Renner, W., Franke, W. W., Schmid, Erika, E., Geisler, N., Weber, K., & Mandelkow, E. (1981). Reconstitution of intermediate-sized filaments from denatured monomeric vimentin. Journal of Molecular Biology (London), 149(2), 285-306. doi:10.1016/0022-2836(81)90303-X.


Cite as: https://hdl.handle.net/21.11116/0000-0004-E8CF-E
Abstract
Vimentin, a major cytoskeletal protein of many cells of mesenchymal tissues as well as of cultured cells of various kinds, is the constituent protein of a special class of intermediate-sized (7 to 11 nm) filaments. These are insoluble at high and low ionic strength over the physiologically relevant pH range (5·5 to 7·5). Vimentin from cytoskeletons of various cells (porcine eye lens tissue, mouse 3T3, rat RVF-SMC, and hamster BHK-21 cells) was purified and solubilized in urea or guanidinium hydrochloride. When solutions of denatured, monomeric vimentin were dialyzed against buffers of various ionic strengths containing 2-mercaptoethanol, vimentin renatured and long (up to 3·5 μm) intermediate-sized filaments were formed. The reconstituted filaments were indistinguishable from native vimentin filaments by electron microscopy and X-ray diffraction. Native and reconstituted intermediate-sized filaments containing other proteins (prekeratin, desmin) were examined in parallel. The high degree of molecular order in reconstituted filaments was demonstrated by meridional reflections at 0·15 and 0·51 nm and equatorial reflections at 0·98 and 6·3 nm, indicating coiled-coil arrangements of α-helices of vimentin.

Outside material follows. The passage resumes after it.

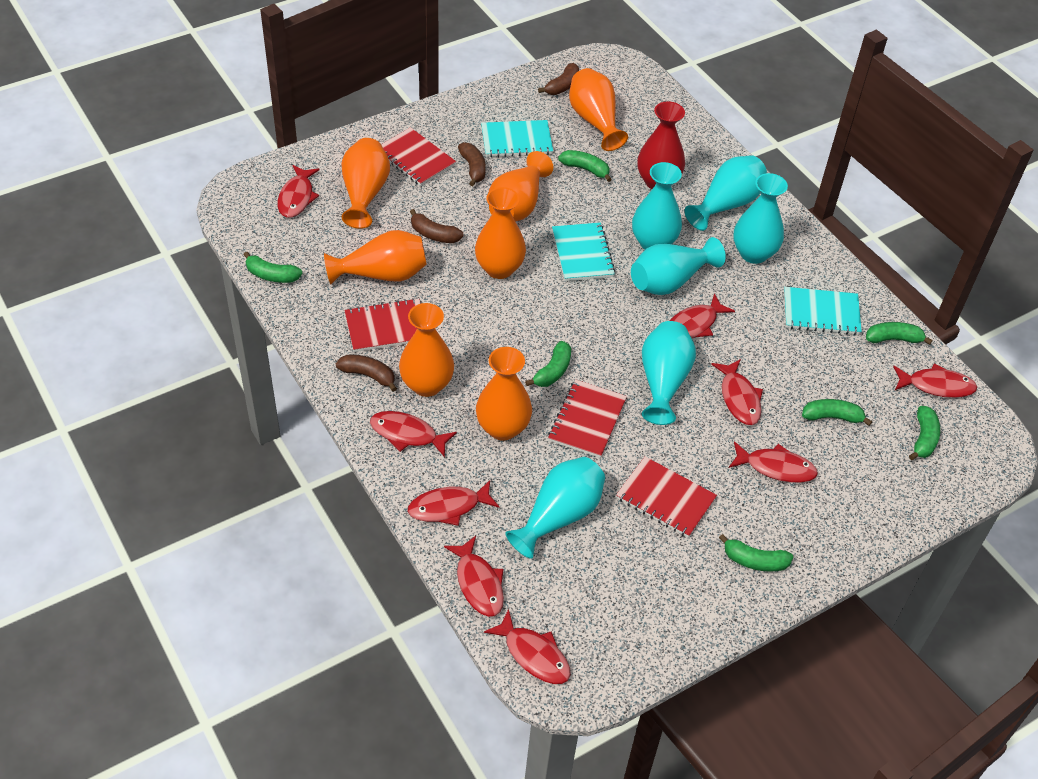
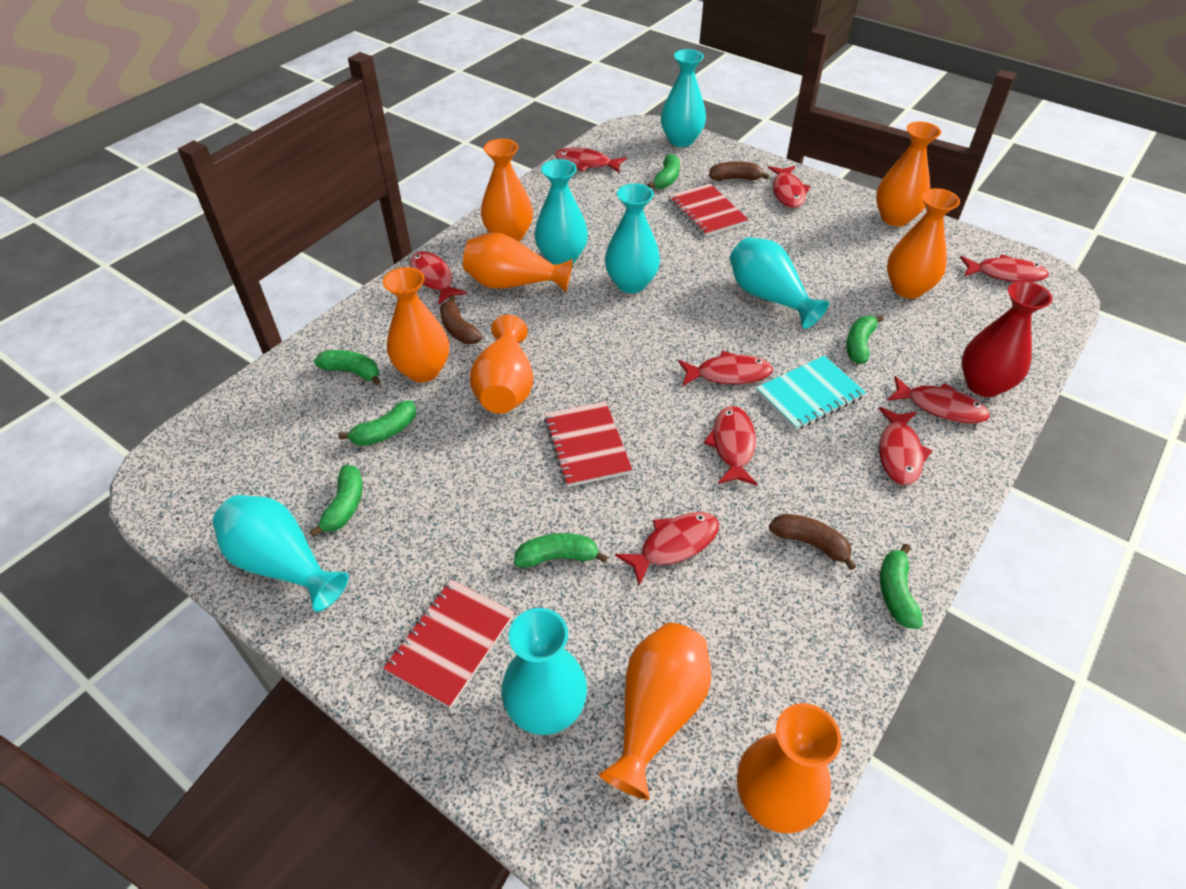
brown banana: 4 -> 3
orange vase: 7 -> 8
red notebook: 4 -> 3
turquoise notebook: 3 -> 1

The results show that vimentin spontaneously refolds into α-helical arrangements and assembles, over a broad range of salt concentrations, into long intermediate-sized filaments. The process does not involve disulfide bond formation or the presence of other proteins. The similar reconstitution properties of various intermediate filament proteins suggest that such proteins, albeit different in polypeptide composition and amino acid sequence, contain regions with similar principles of sequence arrangement that define α-helical domains and are responsible for the assembly into morphologically similar intermediate-sized filaments.